The Costa Ricana mother abandoned the last of her chicklets so we took over caring for it by bringing it in at night to sleep in a basket.  They need warmth.  Each day we'd take it out to join the rest of the flock to peck around.  One evening  it was trying to get up to the nesting perch with the rest of the chickens.  I lifted it up and put it into a nest.  We watched as it jumped up on a lower perch and scootched over to a young chicken we call "the runt".  The runt eyed it suspiciously at first but allowed the baby to snuggle up against her.  We were happy and thought it would be nice for the runt to have a companion to be with at night since she normally stayed alone on the fringe of the flock.  Later when I checked the runt had taken the chicklet under her wing in a most loving  and grown-up way.  We went to bed feeling relieved that the two had bonded. In the morning Amaranth discovered the chicklet on the ground with the runt standing guard beside it.  Amaranth brought the chicklet into the house to warm it.  I put it on my chest and talked to it trying to stimulate it from lethargy.   After a little time it raised its head peeping excitedly and then slowly settled into its final rest.  We've seen this before in other chicks we've cared for.  Someone told us that his father who had been in a coma woke up and said he was going across the street to get a piece of pie and then he died.  Makes you wonder.  Some say animals don't go to heaven.  I say why not.  There's plenty of room.

We had two other mothers hatch out more babies.  Two of them came tonight.  Amaranth went out to check on things and found them on the ground peeping.  She deposited them under their mother.  Life goes on.

We've been having a lot of rain lately which is rare for this time of the year.  We're glad for it but it postpones our plans for planting.  You learn to adjust on a farm.  All the regularly scheduled events go out the window when mother nature changes her mind.

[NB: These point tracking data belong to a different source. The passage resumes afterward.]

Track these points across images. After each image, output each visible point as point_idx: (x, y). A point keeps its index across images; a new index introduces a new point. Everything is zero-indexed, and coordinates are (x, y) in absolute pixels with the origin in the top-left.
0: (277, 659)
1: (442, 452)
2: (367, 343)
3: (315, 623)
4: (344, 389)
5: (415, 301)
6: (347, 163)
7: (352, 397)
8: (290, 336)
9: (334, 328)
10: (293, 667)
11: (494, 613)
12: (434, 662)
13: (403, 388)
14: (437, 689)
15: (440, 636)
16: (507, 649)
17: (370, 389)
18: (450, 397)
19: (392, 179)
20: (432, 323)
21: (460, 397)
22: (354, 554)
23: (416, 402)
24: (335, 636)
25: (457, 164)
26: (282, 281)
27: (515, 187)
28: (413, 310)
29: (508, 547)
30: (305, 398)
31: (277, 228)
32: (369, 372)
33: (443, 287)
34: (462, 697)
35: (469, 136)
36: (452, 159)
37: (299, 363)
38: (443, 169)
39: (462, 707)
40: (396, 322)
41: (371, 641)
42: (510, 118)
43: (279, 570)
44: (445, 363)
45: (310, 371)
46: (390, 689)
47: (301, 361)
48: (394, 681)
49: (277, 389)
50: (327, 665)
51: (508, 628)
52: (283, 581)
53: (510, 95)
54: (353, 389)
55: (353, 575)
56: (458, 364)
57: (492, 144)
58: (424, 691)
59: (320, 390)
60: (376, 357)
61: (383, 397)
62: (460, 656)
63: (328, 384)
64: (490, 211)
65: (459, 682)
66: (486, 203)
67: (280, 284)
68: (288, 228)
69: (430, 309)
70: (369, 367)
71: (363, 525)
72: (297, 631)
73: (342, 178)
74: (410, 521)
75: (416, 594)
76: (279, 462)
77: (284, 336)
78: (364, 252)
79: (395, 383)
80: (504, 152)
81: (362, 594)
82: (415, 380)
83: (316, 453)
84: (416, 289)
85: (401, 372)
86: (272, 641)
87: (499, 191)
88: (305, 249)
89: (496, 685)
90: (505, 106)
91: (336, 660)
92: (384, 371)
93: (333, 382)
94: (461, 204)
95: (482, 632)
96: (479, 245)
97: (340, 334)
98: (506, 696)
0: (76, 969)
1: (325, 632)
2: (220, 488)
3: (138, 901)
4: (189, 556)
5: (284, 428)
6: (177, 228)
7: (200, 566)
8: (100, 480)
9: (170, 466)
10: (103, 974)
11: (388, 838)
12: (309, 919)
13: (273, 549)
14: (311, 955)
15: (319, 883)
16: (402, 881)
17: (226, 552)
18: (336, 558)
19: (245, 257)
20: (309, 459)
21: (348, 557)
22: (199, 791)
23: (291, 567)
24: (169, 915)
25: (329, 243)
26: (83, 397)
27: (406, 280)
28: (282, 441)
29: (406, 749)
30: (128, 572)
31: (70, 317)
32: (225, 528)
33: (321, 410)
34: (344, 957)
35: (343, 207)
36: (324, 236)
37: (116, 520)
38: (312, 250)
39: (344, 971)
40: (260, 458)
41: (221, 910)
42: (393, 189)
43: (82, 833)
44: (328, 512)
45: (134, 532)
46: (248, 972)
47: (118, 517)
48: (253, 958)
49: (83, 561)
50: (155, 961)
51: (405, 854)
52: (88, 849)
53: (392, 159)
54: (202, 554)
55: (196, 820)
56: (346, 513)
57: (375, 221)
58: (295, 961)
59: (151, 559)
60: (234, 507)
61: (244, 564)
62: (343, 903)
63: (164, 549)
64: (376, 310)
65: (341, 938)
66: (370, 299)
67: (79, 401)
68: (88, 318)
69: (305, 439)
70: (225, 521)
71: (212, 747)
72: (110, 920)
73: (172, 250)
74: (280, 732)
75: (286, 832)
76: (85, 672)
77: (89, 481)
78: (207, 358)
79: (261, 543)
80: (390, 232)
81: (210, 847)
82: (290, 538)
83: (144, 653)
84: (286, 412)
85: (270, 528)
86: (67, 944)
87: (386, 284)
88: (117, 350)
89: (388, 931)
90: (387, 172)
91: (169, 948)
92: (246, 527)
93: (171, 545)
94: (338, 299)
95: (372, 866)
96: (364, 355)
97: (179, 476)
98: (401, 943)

We've added 17 new fruit trees to our collection:   Durians, the stinky fruit which tastes heavenly, and  miracle fruits which have the magical ability to temporarily change your taste buds so that sour things are magically sweet and sweet things sweeter, also a curry leaf tree and several more varieties of mangosteens, and a brazilian cherry.  There's a world of wonderful exotic fruit trees out there.  This farm is becoming a Noah's Ark of trees - two of every fruit tree on earth!  Every time I look around and think we have no more room I find a nook or cranny just perfect for one more tree.  We've also removed a few trees in favor of diversity.
We keep a careful caring eye on everything noting the needs and making adjustments.  We are enriched by the process of husbanding just as the trees and plants are.  Plants move at a different pace than us but their response to care is so rewarding.

The vegetable gardens are coming along too.  Each year we move things and mix things around, try new varieties.  We are looking to make things better and more harmonious for all.